From The Story of Dartmouth, by John P. Martin:
In the winter of 1885, Dartmouth’s new rink attracted enthusiastic crowds to witness our first indoor hockey matches, and to participate in skating carnivals. The management put on three separate carnivals because the cold weather provided ice almost to the end of March.
The steel drawbridge was swung into place, and in March the first locomotive crossed to Dartmouth and steamed down as far as Black Rock. In October the first trainload of sugar went out from Woodside Refinery consigned to Vancouver by an all – Canadian route.
The Riel Rebellion broke out and caused some little excitement, especially when 30 Dartmouth men left for the Northwest in April. The available list of these volunteers included Captain B. A. Weston, Sergeant Wm. Fluke, Piper John “Jock” Patterson; Privates George Chapman, William Chapman, Samuel Chapman, John Meaden, Frank Clark, Starr Hill, Henry Romans, Benjamin Isnor, Edward Griffin, William Leadley, John Conrod, John Hunt, Charles Waterfield, Stewart Gentles, Edward Busby, David Johnston Jr., W. H. Walker, William C. Bishop and James Shrum. Others enlisted for service but were later discharged when hostilities ceased in June.
Dartmouth’s two large schools were now overcrowded. Little children from as far south as Woodside area were obliged to travel the long distance to Park School because Central School taught only higher grades. In the spring of 1885, a primary class for boys was started in the Town Hall, under Miss Bessie Hume.
Meanwhile a lot of land on the Burton estate was purchased for $600, and two-roomed wooden Hawthorne School constructed by John T. Walker. It was called “Ward One School”, and opened in November. Judge James deeded a strip of his field for a street to lead thither from Cole Harbor Road. He named it for his wife who was Harriet Hawthorn. But somebody tagged the letter “e” to the end of the word, and gave us the present misspelling.

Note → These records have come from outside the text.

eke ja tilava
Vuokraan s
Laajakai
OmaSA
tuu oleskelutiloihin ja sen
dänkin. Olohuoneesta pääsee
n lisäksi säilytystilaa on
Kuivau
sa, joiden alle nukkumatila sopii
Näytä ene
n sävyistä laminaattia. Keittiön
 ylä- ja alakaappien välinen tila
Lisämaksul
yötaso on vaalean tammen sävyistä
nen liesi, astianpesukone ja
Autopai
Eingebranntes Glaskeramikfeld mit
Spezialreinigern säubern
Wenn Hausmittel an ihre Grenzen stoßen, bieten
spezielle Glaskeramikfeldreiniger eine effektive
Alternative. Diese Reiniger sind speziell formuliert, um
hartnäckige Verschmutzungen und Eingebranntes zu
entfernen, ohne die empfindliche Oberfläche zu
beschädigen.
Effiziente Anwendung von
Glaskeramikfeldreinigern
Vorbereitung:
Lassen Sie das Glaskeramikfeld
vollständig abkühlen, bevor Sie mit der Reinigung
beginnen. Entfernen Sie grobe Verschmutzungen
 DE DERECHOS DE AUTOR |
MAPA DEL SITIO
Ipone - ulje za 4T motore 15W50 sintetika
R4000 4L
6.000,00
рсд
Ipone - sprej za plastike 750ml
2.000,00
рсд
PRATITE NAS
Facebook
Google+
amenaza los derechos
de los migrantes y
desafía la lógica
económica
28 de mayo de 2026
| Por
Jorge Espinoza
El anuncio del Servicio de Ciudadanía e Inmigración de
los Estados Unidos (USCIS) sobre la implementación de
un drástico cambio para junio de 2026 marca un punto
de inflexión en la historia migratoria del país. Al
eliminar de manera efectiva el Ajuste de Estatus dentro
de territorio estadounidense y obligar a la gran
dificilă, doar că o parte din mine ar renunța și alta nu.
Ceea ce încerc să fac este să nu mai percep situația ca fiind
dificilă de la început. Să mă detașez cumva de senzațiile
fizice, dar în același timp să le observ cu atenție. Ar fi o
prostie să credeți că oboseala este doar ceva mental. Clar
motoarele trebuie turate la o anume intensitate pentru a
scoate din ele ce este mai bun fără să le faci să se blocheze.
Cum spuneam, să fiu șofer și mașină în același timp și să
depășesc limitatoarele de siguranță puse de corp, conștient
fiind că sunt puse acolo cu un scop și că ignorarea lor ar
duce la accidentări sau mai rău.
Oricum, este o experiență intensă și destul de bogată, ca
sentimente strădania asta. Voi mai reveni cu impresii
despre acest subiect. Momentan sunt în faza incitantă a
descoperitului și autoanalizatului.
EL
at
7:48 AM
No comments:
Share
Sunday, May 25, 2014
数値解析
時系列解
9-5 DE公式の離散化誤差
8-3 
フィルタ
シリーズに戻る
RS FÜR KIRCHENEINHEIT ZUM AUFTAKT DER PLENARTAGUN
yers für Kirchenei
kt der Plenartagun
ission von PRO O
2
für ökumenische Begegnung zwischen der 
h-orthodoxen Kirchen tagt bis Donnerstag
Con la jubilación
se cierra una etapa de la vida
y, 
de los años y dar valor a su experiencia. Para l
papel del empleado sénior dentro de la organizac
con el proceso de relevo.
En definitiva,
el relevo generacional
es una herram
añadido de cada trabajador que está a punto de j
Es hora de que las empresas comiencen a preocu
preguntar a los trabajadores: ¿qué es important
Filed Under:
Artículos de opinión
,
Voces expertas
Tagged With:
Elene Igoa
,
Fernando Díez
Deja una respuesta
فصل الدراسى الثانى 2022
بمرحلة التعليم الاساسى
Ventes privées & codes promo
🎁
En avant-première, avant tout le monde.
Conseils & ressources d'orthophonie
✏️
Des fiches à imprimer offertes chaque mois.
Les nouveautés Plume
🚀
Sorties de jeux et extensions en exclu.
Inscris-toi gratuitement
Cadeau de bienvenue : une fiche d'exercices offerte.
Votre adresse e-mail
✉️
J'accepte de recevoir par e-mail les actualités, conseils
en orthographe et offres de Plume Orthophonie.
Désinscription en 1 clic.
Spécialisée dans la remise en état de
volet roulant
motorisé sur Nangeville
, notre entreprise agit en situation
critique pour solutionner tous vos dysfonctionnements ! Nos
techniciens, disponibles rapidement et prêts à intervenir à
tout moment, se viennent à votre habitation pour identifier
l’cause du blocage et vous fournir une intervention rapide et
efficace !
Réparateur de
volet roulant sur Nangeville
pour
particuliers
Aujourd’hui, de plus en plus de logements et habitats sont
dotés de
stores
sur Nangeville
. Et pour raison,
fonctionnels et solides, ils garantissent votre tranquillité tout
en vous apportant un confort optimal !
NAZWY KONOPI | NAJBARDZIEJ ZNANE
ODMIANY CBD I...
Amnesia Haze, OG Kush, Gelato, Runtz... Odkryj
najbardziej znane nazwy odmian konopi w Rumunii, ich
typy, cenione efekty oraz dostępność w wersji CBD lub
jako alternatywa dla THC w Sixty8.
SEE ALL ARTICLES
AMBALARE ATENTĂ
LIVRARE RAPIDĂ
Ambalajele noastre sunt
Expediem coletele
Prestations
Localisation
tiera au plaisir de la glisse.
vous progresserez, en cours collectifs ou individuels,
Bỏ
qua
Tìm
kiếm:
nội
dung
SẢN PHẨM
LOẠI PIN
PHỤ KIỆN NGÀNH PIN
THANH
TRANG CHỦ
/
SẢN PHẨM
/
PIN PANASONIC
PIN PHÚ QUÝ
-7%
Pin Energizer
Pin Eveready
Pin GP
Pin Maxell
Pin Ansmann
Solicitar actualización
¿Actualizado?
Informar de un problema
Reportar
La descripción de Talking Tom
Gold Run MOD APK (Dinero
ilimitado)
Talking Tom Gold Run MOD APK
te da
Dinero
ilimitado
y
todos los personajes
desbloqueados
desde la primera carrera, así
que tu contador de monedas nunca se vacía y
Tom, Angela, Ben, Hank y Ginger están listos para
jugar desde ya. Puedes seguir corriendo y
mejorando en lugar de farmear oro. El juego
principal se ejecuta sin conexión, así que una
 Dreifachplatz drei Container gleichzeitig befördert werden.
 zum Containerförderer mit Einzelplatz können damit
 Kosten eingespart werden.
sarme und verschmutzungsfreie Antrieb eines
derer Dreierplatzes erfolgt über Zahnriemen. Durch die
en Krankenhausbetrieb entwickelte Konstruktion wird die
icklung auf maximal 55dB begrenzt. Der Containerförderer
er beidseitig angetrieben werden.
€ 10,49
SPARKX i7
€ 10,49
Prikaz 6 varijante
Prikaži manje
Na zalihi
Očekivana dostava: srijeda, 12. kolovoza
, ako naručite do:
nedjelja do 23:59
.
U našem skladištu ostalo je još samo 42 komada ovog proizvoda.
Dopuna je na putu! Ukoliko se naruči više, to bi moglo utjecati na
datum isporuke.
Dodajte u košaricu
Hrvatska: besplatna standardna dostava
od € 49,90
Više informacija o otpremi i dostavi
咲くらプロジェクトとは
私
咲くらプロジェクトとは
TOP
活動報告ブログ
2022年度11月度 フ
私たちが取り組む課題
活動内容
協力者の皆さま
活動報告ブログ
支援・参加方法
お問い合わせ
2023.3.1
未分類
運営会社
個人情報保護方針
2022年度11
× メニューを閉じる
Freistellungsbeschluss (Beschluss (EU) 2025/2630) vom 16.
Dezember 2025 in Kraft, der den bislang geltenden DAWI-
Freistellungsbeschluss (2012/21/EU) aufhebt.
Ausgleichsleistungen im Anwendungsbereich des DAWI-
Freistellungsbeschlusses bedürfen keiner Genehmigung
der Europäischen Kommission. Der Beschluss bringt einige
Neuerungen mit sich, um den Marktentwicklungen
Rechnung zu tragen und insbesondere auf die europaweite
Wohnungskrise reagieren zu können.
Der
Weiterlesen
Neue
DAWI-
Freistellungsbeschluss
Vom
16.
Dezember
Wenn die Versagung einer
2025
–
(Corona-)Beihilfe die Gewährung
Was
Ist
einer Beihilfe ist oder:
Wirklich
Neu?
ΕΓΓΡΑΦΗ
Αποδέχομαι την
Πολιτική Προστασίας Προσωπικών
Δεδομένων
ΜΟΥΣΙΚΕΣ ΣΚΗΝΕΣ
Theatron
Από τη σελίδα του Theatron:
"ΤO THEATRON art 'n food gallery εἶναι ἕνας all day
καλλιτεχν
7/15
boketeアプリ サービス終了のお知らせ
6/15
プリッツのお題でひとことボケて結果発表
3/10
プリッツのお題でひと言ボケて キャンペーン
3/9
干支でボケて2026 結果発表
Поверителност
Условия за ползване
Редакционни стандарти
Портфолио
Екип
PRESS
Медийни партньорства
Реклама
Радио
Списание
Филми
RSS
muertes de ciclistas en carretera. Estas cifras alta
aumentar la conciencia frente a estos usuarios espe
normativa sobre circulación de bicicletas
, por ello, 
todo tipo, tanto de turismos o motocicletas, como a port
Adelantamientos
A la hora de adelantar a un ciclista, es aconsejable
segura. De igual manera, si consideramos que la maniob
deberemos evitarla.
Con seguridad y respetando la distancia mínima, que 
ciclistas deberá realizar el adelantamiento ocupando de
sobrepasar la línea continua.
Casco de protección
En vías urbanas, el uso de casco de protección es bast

More accommodation was obtained by abolishing the high school department at Central, and sending the students to the County Academy at Halifax. The Town also opened another class under Miss Mary Fletcher in the old Dustan house at ‘‘Woodside”, pending the erection of a combined church and school, adjoining “Woodside” on the east, which was being financed by the Sugar Refinery. In later years this building was moved near the plant.